Andrew replied merely that it was “a convenient place to stay.”

Not once did he acknowledge the children Epstein victimized — children who would have been funneled in and out of Epstein's homes around the time of Andrew's visits. Instead, Andrew chose to highlight his reported involvement with the British charity the National Society for the Prevention of Cruelty to Children (NSPCC), telling Maitlis due to his patronage of the NSPCC’s "Full Stop" campaign, he would have recognized abuse had he witnessed it.

The NSPCC noted on Twitter in August that the duke had not been involved with the charity for quite some time.

Offbeat medical conditions and stories of slumming with the common folk aside, Andrew’s non-apology is just another reminder that men with an immense amount of wealth, power and privilege are failing to do the bare minimum in the name of convenience; a convenience touted as “business savvy” or as the price of “social climbing.” And when the true source of their wealth, power and influence comes to light — the abuse and dehumanization of others — these men are sorry not for their actions, but for the destruction of their carefully crafted personas.

Andrew was born into one of the most privileged social classes on earth. Yet none of this elite status, wealth, education or privilege — not even the “highest standards and practices of the royal family” — stopped him from taking the path of, in his own words, least resistance. A path where child rapists are friends and sex traffickers provide you opportunities to learn.

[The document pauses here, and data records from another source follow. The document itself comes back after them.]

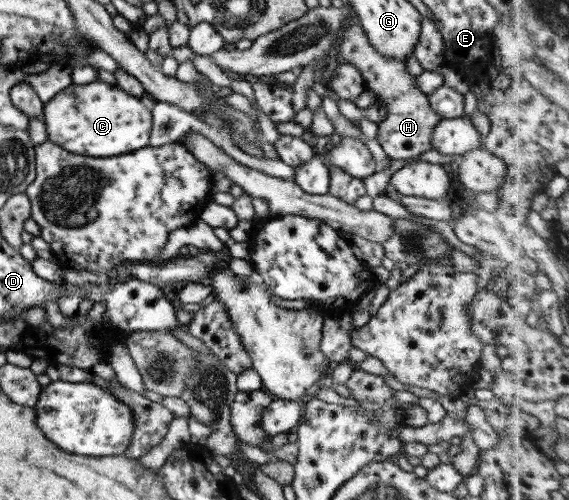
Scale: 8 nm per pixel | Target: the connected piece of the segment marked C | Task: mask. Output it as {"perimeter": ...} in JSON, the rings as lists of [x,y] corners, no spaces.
{"perimeter":[[[95,81],[90,84],[74,84],[62,89],[54,98],[44,103],[45,128],[48,141],[63,150],[82,156],[118,156],[147,147],[152,131],[152,111],[136,96],[128,94],[117,84]]]}

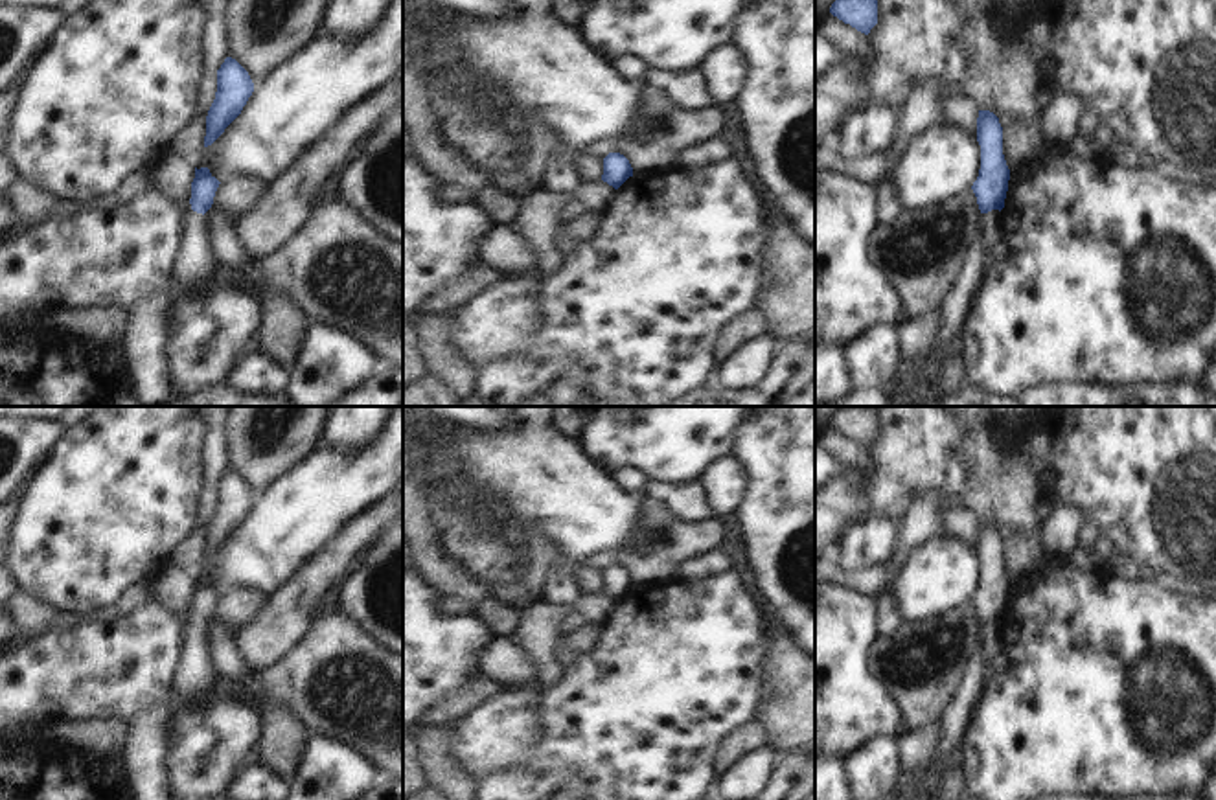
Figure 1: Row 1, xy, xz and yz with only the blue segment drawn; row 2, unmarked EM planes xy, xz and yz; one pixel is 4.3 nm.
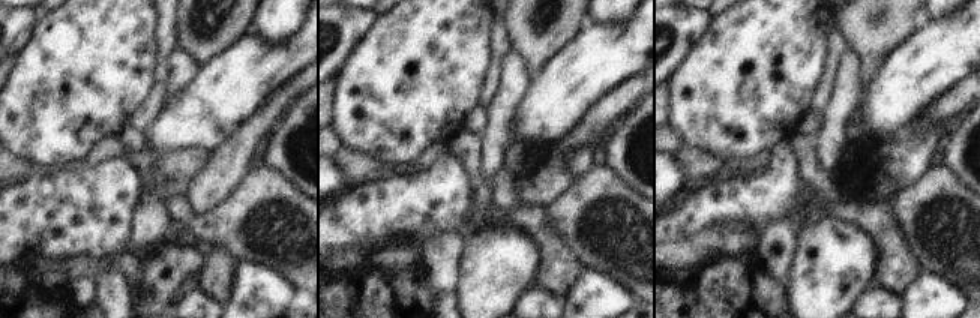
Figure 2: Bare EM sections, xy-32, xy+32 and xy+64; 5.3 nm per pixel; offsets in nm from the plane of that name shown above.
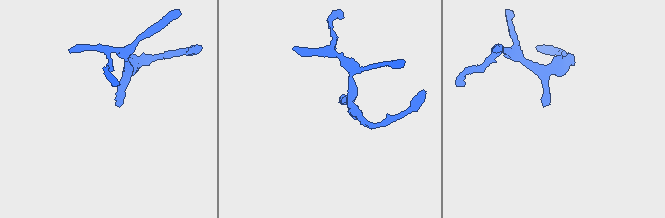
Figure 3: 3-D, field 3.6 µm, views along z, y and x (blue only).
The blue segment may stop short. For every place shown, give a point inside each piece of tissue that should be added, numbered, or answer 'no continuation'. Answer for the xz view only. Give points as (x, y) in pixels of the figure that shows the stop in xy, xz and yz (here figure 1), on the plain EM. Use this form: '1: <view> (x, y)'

It seems now that Prince Andrew's main punishment will be stepping away from his public duties. On Wednesday, the Duke of York released a statement noting "that the circumstances relating to my former association with Jeffrey Epstein has become a major disruption to my family’s work and the valuable work going on in the many organizations and charities that I am proud to support." It is a very small price to pay, indeed.

Prioritizing the convenience of the few over the safety and well-being of the many works to the advantage of those in positions of power and, in Epstein and Andrew’s case, to the detriment of children and victims everywhere.

The silence of good men allows evil to triumph, but the faux apologies of accused men helps normalize it.